By default, Nebo allows parameters of different types depending on where they are included:

  • Style attribute - Text, options
  • Content - Text, markdown, node
  • Prop - Text, markdown, image, options, boolean, number, object, array, function, symbol

Here’s an in-depth look at every type:

  • Text - a string of text. Text is the default for style attributes and props.
  • Markdown - a string of text that will be pre-processed as markdown. This is the default type for content.
  • Options - a set of allowed string values. This type will render as a dropdown with a human-readable name for the user setting them if the component is composed.
  • Image - a string of text representing a URL. This type will render with a URL field and an upload field, allowing images to be uploaded to the Nebo CDN. The URL will be populated after an upload to our CDN.
  • Boolean - either true or false.
  • Number - representing a number.
  • Object - a Javascript object.
  • Array - a Javascript array with any type of elements.
  • Function - a Javascript function.
  • Symbol - a Javascript symbol, which is denoted by the string.
  • Node - a React node. This can either be a React component, string, or HTML element.

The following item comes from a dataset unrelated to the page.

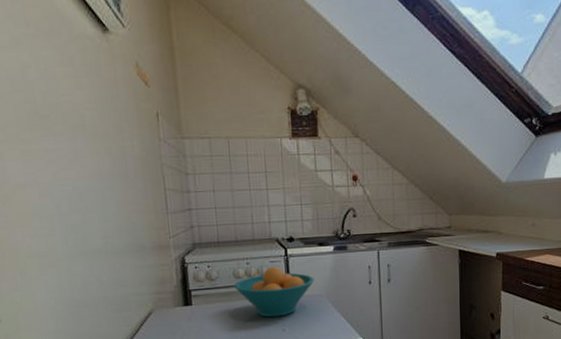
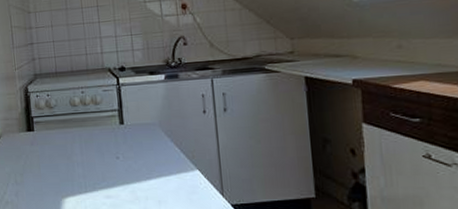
fruit bowl: present [234,266,315,318] -> none [70,95,147,145]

Suppose we wanted to give folks a set of options for our “active” parameter. It would look something like this:

Defaults

Every parameter allows you to set a default value. This will be used if no value for the parameter is passed in. In our example above, we’ve ended up setting our parameter “active” to “tour”. This meant that if no value was passed, the default value would be tour, which is what ultimately caused our link to get highlighted.

Composing Components

We now have our first component ready. But just a navbar is just the beginning. Let’s go back to our component library by clicking on the Nebo logo in the top left corner. We’ll see our creation appear in our list of all components.

But let’s say we want to be able to put our component into a page. We’ll start by clicking “+ New Page” and opening up our library. We’ll be able to see our newly built navbar, too:

Clicking it will add our navbar to our new page. Just like that, we’re composing one component into another. However, right now our Navbar can’t tell where it is and highlight the active page. This is where parameters come in.

As discussed in the previous section, we’ve set up an active parameter on our Navbar, now we can use it!

Since we created the “active” parameter on our navbar, it will show up as an expected property in the edit tab of the component editor. Here, we can change it to another value from the default. Let’s change it to “pricing”. This will now bold the work “Pricing” in the preview instead.

Hooray! We now have a page using our navbar component.

Component Type

In the settings section (gear icon on the top right), we can also toggle different component types. Here’s how the three options are designed to be used:

  • Component - lowest level. This is used to represent any modular component that will be reused as part of a section or page. Navbar is a good example of this.
  • Section - reusable and configurable part of the page. For example, a hero section.
  • Page - uses sections and components to build what would logically be a page on a website. If you’re using Gatsby, the slug of the page will be used as the URL path.